BTW, I don't think you're using get_maintainer.pl, since Mark Brown is
the SPI maintainer now, not Grant Likely.
> diff --git a/drivers/spi/spi-tegra114.c b/drivers/spi/spi-tegra114.c
> index 145dd43..a9973de 100644
> --- a/drivers/spi/spi-tegra114.c
> +++ b/drivers/spi/spi-tegra114.c
> @@ -182,6 +182,7 @@ struct tegra_spi_data {
> u32 cur_speed;
>
> struct spi_device *cur_spi;
> + struct spi_device *cs_control;
> unsigned cur_pos;
> unsigned cur_len;
> unsigned words_per_32bit;
> @@ -717,7 +718,12 @@ static int tegra_spi_start_transfer_one(struct spi_device *spi,
> else if (req_mode == SPI_MODE_3)
> command1 |= SPI_CONTROL_MODE_3;
>
> - tegra_spi_writel(tspi, command1, SPI_COMMAND1);
> + if (tspi->cs_control) {
> + if (tspi->cs_control != spi)
> + tegra_spi_writel(tspi, command1, SPI_COMMAND1);
Do you really need a separate write call there? The value of command1
isn't fully set up there (the CS bits are all set up immediately after),
so won't that glitch the CS lines in some cases?

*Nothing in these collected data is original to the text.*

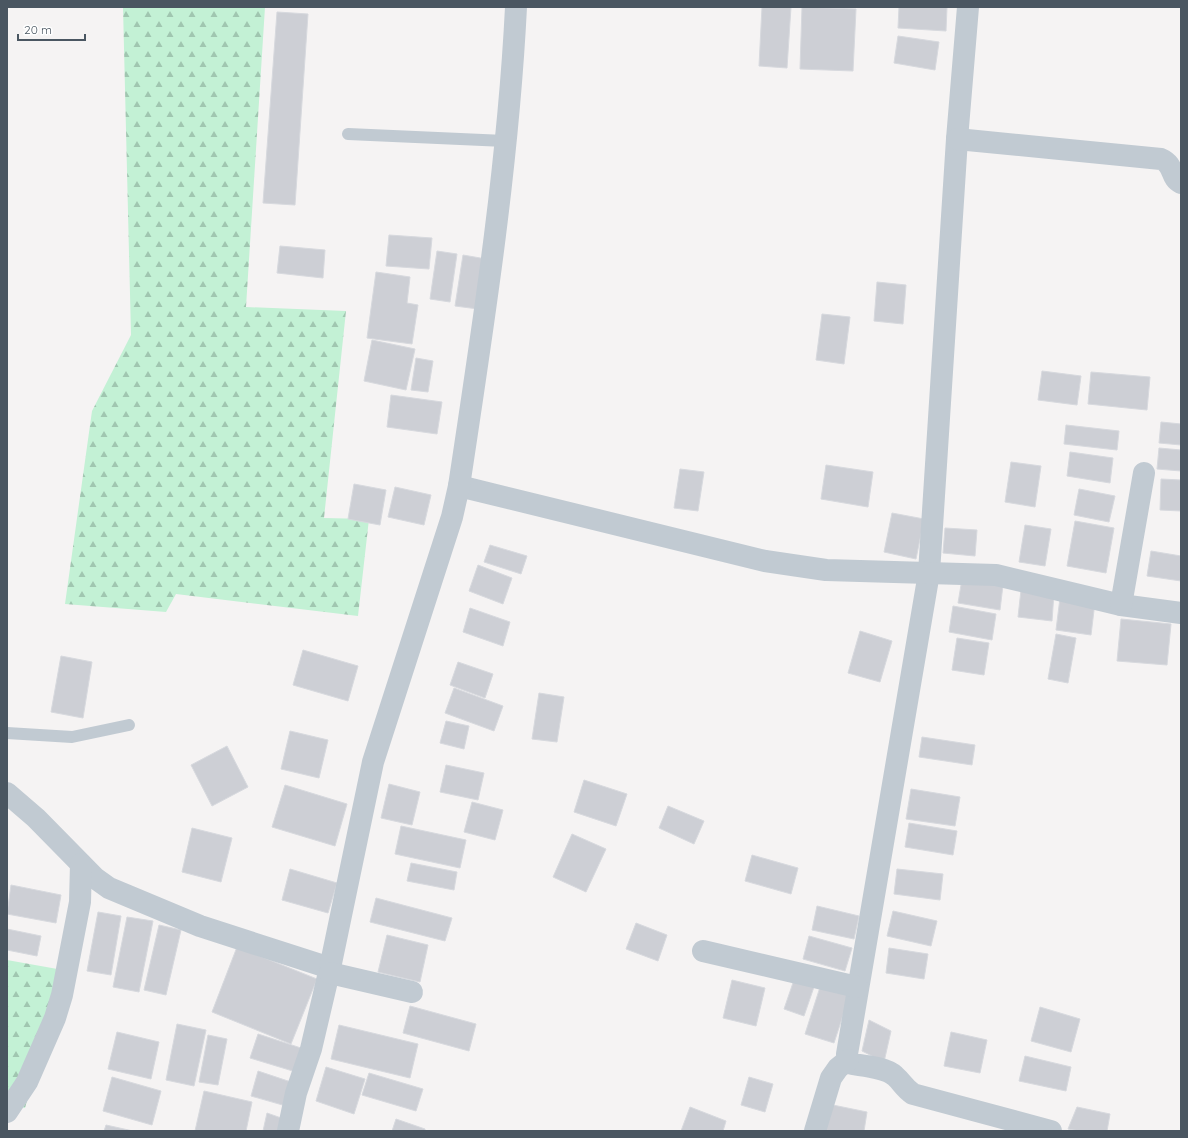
<svg xmlns="http://www.w3.org/2000/svg" width="1188" height="1138" viewBox="0 0 1188 1138" font-family="Quicksand,sans-serif">
  <defs>
    <pattern id="forest-firs" width="22" height="20" patternUnits="userSpaceOnUse"><rect width="22" height="20" fill="#c3f1d5"/><path d="M5 1l3.5 6h-7zM16 11l3.5 6h-7z" fill="#a0c6b0"/></pattern>
  </defs>
  <rect width="100%" height="100%" fill="#f5f3f3"/>
  <!-- forest -->
  <g fill="url(#forest-firs)">
    <polygon points="123,7 265,7 246,307 346,311 324,518 369,519 358,616 176,594 166,612 65,604 92,411 131,335"/>
    <polygon points="7,960 63,970 25,1108 7,1105"/>
  </g>
  <!-- building -->
  <g fill="#cdcfd5" stroke="#d7d9de">
    <polygon points="762,7 791,7 787,68 759,66"/>
    <polygon points="802,7 856,9 853,71 800,69"/>
    <polygon points="899,7 947,7 946,31 898,28"/>
    <polygon points="277,12 308,14 295,205 263,203"/>
    <polygon points="898,36 939,42 935,70 894,63"/>
    <polygon points="389,235 432,238 429,269 386,266"/>
    <polygon points="280,246 325,250 323,278 277,273"/>
    <polygon points="437,251 457,254 450,302 430,299"/>
    <polygon points="463,255 486,259 478,309 455,306"/>
    <polygon points="376,272 410,277 407,303 418,305 412,344 367,338"/>
    <polygon points="877,282 906,285 903,324 874,321"/>
    <polygon points="822,314 850,317 844,364 816,360"/>
    <polygon points="372,340 415,349 406,390 364,381"/>
    <polygon points="416,358 433,361 428,392 411,390"/>
    <polygon points="1042,371 1081,376 1077,405 1038,400"/>
    <polygon points="1091,372 1150,377 1147,410 1088,404"/>
    <polygon points="391,395 442,402 437,434 387,427"/>
    <polygon points="1161,422 1181,424 1181,445 1159,443"/>
    <polygon points="1066,425 1119,431 1117,450 1064,444"/>
    <polygon points="1159,448 1181,450 1181,471 1157,469"/>
    <polygon points="1070,452 1113,458 1110,483 1067,476"/>
    <polygon points="1011,462 1041,466 1035,507 1005,502"/>
    <polygon points="826,465 873,472 868,507 821,499"/>
    <polygon points="680,469 704,472 698,511 674,508"/>
    <polygon points="1161,479 1181,480 1181,511 1160,510"/>
    <polygon points="354,484 386,490 380,525 348,519"/>
    <polygon points="395,487 431,495 424,525 388,517"/>
    <polygon points="1079,489 1115,496 1109,522 1074,515"/>
    <polygon points="892,513 924,519 916,559 884,552"/>
    <polygon points="1075,521 1114,528 1106,573 1067,566"/>
    <polygon points="1025,525 1051,529 1045,566 1019,562"/>
    <polygon points="945,528 977,530 975,556 943,553"/>
    <polygon points="490,545 527,556 521,574 484,562"/>
    <polygon points="1151,551 1181,556 1181,581 1147,576"/>
    <polygon points="478,565 512,578 503,604 469,591"/>
    <polygon points="962,579 1003,585 1000,610 958,603"/>
    <polygon points="1021,590 1054,593 1052,621 1018,617"/>
    <polygon points="1060,598 1095,602 1091,635 1056,630"/>
    <polygon points="953,606 996,614 992,640 949,632"/>
    <polygon points="470,608 510,622 503,646 463,632"/>
    <polygon points="1121,619 1171,624 1167,665 1117,661"/>
    <polygon points="860,631 892,641 880,682 848,673"/>
    <polygon points="1056,634 1076,638 1068,683 1048,679"/>
    <polygon points="957,638 989,643 984,675 952,670"/>
    <polygon points="303,650 358,666 348,701 293,685"/>
    <polygon points="61,656 92,662 83,718 51,712"/>
    <polygon points="458,662 493,674 485,698 450,685"/>
    <polygon points="454,688 503,706 494,731 445,713"/>
    <polygon points="539,693 564,697 557,742 532,739"/>
    <polygon points="446,721 469,726 464,749 440,743"/>
    <polygon points="290,731 328,740 319,778 281,769"/>
    <polygon points="922,737 975,745 972,765 919,757"/>
    <polygon points="227,746 248,787 212,806 191,765"/>
    <polygon points="446,765 484,773 478,800 440,792"/>
    <polygon points="584,780 627,794 616,826 574,812"/>
    <polygon points="389,784 420,792 412,825 381,818"/>
    <polygon points="285,785 347,804 335,846 272,827"/>
    <polygon points="911,789 960,797 955,826 906,819"/>
    <polygon points="472,802 503,810 495,840 464,832"/>
    <polygon points="668,806 704,821 694,844 659,828"/>
    <polygon points="909,823 957,831 953,855 905,847"/>
    <polygon points="401,826 466,840 460,868 395,854"/>
    <polygon points="192,828 232,838 221,882 182,872"/>
    <polygon points="572,834 606,849 586,892 553,877"/>
    <polygon points="752,855 798,868 791,894 745,881"/>
    <polygon points="411,863 457,872 454,890 407,881"/>
    <polygon points="290,869 337,883 328,913 282,900"/>
    <polygon points="897,869 943,874 940,900 894,894"/>
    <polygon points="11,885 61,895 56,923 7,914"/>
    <polygon points="376,898 452,918 445,941 370,922"/>
    <polygon points="817,906 859,916 854,939 812,930"/>
    <polygon points="893,911 937,921 931,946 887,936"/>
    <polygon points="98,912 121,916 111,975 87,971"/>
    <polygon points="127,917 153,921 139,992 113,987"/>
    <polygon points="636,923 667,935 658,961 626,949"/>
    <polygon points="159,925 181,930 166,995 144,990"/>
    <polygon points="7,929 41,936 37,956 7,950"/>
    <polygon points="387,935 428,945 420,982 378,972"/>
    <polygon points="809,936 852,948 845,971 803,959"/>
    <polygon points="237,947 317,979 291,1044 212,1012"/>
    <polygon points="889,948 928,954 924,979 886,973"/>
    <polygon points="795,977 815,984 804,1016 784,1009"/>
    <polygon points="732,980 765,988 756,1026 723,1018"/>
    <polygon points="821,984 850,994 834,1043 805,1034"/>
    <polygon points="410,1006 476,1024 469,1051 403,1033"/>
    <polygon points="1040,1007 1080,1019 1071,1052 1031,1041"/>
    <polygon points="869,1020 891,1031 884,1062 862,1051"/>
    <polygon points="177,1024 206,1030 194,1086 166,1080"/>
    <polygon points="339,1025 418,1044 410,1078 331,1059"/>
    <polygon points="117,1032 159,1042 151,1079 108,1069"/>
    <polygon points="951,1032 987,1040 980,1073 944,1066"/>
    <polygon points="258,1034 304,1049 296,1072 250,1058"/>
    <polygon points="208,1035 227,1039 218,1085 199,1082"/>
    <polygon points="1025,1056 1071,1067 1066,1091 1019,1081"/>
    <polygon points="326,1067 365,1079 354,1114 316,1101"/>
    <polygon points="258,1071 291,1082 286,1106 251,1096"/>
    <polygon points="369,1073 423,1089 416,1111 362,1095"/>
    <polygon points="112,1077 161,1091 152,1125 103,1111"/>
    <polygon points="749,1077 773,1084 765,1112 741,1105"/>
    <polygon points="204,1091 252,1102 246,1131 195,1131"/>
    <polygon points="828,1104 867,1112 864,1131 822,1131"/>
    <polygon points="690,1107 726,1121 723,1131 681,1131"/>
    <polygon points="1077,1107 1110,1114 1107,1131 1079,1131 1068,1129"/>
    <polygon points="267,1113 284,1119 280,1131 263,1131"/>
    <polygon points="396,1119 425,1129 425,1131 392,1131"/>
    <polygon points="106,1125 133,1131 104,1131"/>
  </g>
  <g fill="none" stroke-linecap="round" stroke-linejoin="round">
    <!-- service -->
    <g stroke="#c1cad2" stroke-width="12">
      <polyline points="348,134 505,141"/>
      <polyline points="7,733 72,737 129,725"/>
    </g>
    <!-- minor -->
    <g stroke="#c1cad2" stroke-width="22">
      <path d="M968 7 957 139 929 573 847 1054 848 1060 852 1064C865 1066 885 1067 895 1076 902 1082 904 1088 913 1094L1051 1131"/>
      <path d="M957 139 1161 159C1175 165 1170 178 1181 183"/>
      <polyline points="459,486 765,561 826,570 996,575 1121,605 1181,613"/>
      <polyline points="1121,605 1144,473"/>
      <polyline points="7,793 36,818 95,878 109,888 200,926 330,968 311,1049 296,1093 288,1131"/>
      <polyline points="703,951 857,987"/>
      <path d="M330 968 373 762 452 517 459 486C483 327 508 167 516 7"/>
      <polyline points="330,973 412,992"/>
      <polyline points="7,1112 27,1082 55,1018 62,995 80,902 81,864"/>
      <polyline points="815,1131 831,1078 838,1068 848,1060"/>
    </g>
  </g>
  <!-- border -->
  <rect width="1188" height="1138" fill="none" stroke="#4a5661" stroke-width="16"/>
  <!-- scale -->
  <path d="M18 34v6h67v-6" fill="none" stroke="#4a5661" stroke-width="2"/>
  <text x="24" y="34" font-size="12" fill="#4a5661" stroke="#ffffff" stroke-width="3" paint-order="stroke">20 m</text>
</svg>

> + tspi->cs_control = NULL;
> + } else
> + tegra_spi_writel(tspi, command1, SPI_COMMAND1);
>
> command1 |= SPI_CS_SW_HW;
> if (spi->mode & SPI_CS_HIGH)
> @@ -732,6 +738,9 @@ static int tegra_spi_start_transfer_one(struct spi_device *spi,
> command1 |= SPI_BIT_LENGTH(bits_per_word - 1);
> }
>
> + if (t->len == 0 && !t->tx_buf && !t->rx_buf)
> + return 0;
What if !t->len, but t->tx_buf || t->rx_buf ?
This code is also duplicated in tegra_spi_transfer_one_message() after
this patch. Instead, perhaps the first N lines of
tegra_spi_start_transfer_one() should be split out into e.g.
tegra_spi_setup_transfer_one(), such that
tegra_spi_transfer_one_message() can always call it, plus have
tegra_spi_transfer_one_message() only call
tegra_spi_start_transfer_one() if (t->len != 0).